(Given data Opens)

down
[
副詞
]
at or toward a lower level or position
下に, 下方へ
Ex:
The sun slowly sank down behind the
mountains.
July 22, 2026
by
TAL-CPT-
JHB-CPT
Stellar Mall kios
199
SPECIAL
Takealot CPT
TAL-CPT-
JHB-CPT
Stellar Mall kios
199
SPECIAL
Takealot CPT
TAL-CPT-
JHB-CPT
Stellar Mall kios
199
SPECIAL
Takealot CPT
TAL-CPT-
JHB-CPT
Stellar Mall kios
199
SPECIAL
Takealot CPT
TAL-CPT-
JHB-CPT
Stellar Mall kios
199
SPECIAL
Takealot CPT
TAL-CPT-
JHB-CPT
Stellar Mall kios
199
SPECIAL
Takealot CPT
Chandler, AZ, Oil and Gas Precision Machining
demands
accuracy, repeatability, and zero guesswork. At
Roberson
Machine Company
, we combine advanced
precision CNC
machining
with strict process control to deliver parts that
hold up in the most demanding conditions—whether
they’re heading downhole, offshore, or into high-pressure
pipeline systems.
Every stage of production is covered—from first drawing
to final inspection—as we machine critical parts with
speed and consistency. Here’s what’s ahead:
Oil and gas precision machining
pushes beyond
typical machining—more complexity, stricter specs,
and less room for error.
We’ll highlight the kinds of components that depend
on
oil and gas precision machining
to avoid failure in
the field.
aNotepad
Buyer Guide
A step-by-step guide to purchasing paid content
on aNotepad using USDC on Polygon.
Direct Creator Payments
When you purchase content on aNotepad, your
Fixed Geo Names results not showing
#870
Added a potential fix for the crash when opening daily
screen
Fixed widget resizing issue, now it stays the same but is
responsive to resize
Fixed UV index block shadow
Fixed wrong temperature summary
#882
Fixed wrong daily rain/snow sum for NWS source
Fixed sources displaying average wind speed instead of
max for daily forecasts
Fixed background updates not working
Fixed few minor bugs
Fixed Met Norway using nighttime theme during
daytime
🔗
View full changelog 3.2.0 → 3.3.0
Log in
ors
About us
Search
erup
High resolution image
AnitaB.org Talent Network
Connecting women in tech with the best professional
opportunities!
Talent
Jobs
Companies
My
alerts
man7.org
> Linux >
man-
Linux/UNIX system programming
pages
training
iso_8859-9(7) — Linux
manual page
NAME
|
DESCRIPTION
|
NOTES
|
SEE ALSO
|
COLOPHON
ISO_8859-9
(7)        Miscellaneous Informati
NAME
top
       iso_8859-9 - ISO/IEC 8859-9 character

(Given data Closes)

### Problem description
Lines of the material in which the word "aNotepad" occurs are to be copied out.

### Exercise response
aNotepad
on aNotepad using USDC on Polygon.
When you purchase content on aNotepad, your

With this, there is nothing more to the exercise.